▸ Task goal
Only the lines that contain the string "Signs" belong in the answer; pull them from the records.

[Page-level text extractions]
__________________________________________________

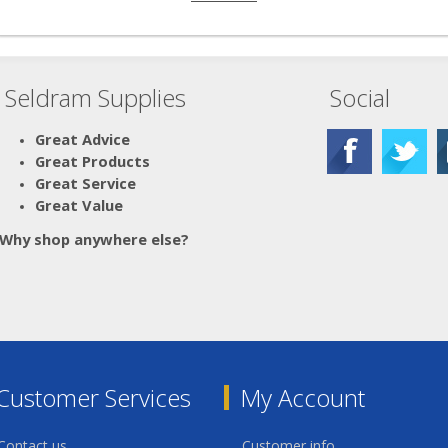
Seldram Supplies
Social
Great Advice
Great Products
Great Service
Great Value
Why shop anywhere else?
Customer Services
My Account
Contact us
Customer info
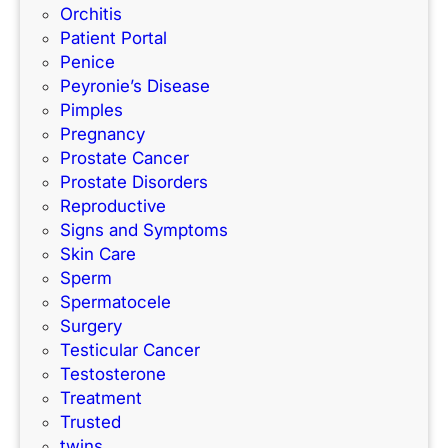
Orchitis
Patient Portal
Penice
Peyronie’s Disease
Pimples
Pregnancy
Prostate Cancer
Prostate Disorders
Reproductive
Signs and Symptoms
Skin Care
Sperm
Spermatocele
Surgery
Testicular Cancer
Testosterone
Treatment
Trusted
twins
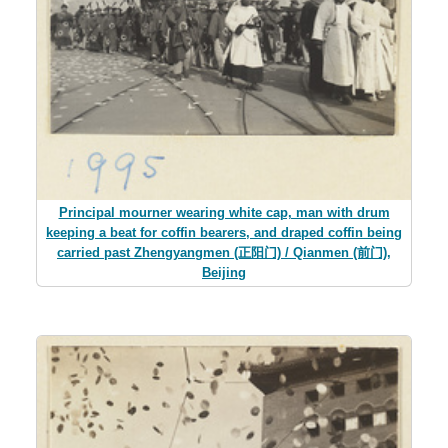
Principal mourner wearing white cap, man with drum
keeping a beat for coffin bearers, and draped coffin being
carried past Zhengyangmen (正阳门) / Qianmen (前门),
Beijing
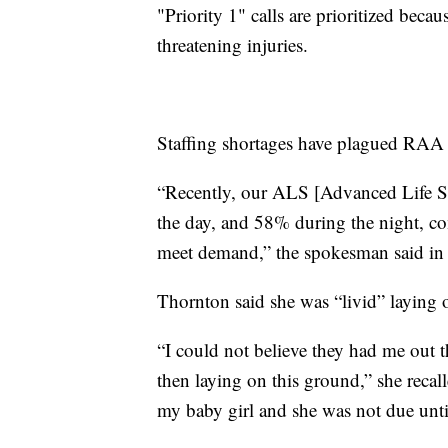
"Priority 1" calls are prioritized becaus
threatening injuries.
Staffing shortages have plagued RAA 
“Recently, our ALS [Advanced Life S
the day, and 58% during the night, co
meet demand,” the spokesman said in 
Thornton said she was “livid” laying 
“I could not believe they had me out t
then laying on this ground,” she recall
my baby girl and she was not due unti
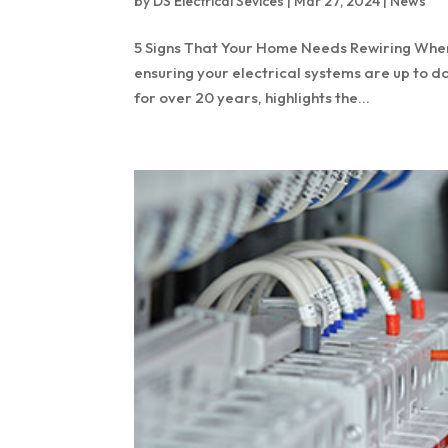
by
DS Electrical Sevices
|
Mar 27, 2024
|
News
5 Signs That Your Home Needs Rewiring When 
ensuring your electrical systems are up to dat
for over 20 years, highlights the...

__________________________________________________

▸ Response
Signs and Symptoms
5 Signs That Your Home Needs Rewiring When 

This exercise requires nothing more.